Myasthenic crisis - the respiratory muscles become so weak that the patient cannot breathe properly. This is potentially a life-threatening complication and requires emergency treatment with mechanical breathing assistance. Plasmaphoresis and immunoglobulin therapies, as well as medications help patients recover.

Thymus tumors - approximately 15% of MG patients have a tumor in the thymus gland. In most cases it is a benign (non-cancerous) tumor. This is treatable.

Thyroid problems - the thyroid gland secretes hormones that regulate our metabolism; it is located in the neck. MG patients may have either an overactive thyroid (hyperthyroidism) or an underactive one (hypothyroidism).

Lupus - an autoimmune disease where the body's immune system becomes hyperactive and attacks normal, healthy tissue. This results in symptoms such as inflammation, swelling, and damage to joints, skin, kidneys, blood, the heart, and lungs.

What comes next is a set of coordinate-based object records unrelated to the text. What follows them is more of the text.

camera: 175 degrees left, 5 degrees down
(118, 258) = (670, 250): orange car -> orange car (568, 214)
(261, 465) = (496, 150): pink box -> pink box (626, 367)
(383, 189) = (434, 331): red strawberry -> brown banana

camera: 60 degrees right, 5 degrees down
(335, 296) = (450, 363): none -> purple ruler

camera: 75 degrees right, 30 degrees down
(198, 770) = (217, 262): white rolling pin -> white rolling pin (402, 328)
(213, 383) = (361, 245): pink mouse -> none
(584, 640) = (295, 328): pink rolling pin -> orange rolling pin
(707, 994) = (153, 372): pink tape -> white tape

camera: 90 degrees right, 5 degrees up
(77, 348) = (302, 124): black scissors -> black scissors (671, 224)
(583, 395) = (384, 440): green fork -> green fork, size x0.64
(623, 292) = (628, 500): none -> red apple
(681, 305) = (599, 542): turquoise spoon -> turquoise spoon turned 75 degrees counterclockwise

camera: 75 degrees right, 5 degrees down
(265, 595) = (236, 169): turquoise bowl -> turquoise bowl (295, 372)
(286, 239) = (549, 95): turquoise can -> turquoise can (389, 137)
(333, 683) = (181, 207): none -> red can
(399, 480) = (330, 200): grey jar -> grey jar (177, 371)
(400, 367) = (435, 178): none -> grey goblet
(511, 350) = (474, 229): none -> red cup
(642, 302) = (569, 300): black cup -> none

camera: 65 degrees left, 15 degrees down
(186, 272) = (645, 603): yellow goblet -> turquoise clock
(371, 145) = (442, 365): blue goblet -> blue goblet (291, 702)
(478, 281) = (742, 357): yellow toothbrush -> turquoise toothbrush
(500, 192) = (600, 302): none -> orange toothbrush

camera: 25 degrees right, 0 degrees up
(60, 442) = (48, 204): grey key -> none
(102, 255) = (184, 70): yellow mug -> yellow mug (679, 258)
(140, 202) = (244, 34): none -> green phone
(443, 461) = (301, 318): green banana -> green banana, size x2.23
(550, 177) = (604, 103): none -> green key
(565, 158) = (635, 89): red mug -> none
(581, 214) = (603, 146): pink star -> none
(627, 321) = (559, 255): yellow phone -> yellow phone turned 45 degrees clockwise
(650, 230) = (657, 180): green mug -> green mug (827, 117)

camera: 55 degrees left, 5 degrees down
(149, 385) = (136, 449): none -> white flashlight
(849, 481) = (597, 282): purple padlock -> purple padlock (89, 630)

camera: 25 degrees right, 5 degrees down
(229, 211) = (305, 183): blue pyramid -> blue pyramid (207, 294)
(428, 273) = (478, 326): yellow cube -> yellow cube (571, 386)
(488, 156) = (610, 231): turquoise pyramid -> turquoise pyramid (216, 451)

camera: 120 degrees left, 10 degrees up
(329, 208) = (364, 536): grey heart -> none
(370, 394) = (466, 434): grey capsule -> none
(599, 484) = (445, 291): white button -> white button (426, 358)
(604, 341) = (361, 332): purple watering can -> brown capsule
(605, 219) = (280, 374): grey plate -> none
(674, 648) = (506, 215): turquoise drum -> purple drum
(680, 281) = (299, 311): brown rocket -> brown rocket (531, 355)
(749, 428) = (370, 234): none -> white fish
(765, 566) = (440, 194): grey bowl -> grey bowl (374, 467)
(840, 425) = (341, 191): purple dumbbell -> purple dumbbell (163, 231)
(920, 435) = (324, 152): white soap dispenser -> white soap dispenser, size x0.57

Rheumatoid arthritis - a chronic (long lasting), progressive and disabling auto-immune disease condition that causes inflammation (swelling) and pain in the joints, the tissue around the joints, and other organs in the human body. Rheumatoid arthritis usually affects the joints in the hands and feet first, but any joint may become affected. Patients with rheumatoid arthritis commonly have stiff joints and feel generally unwell and tired.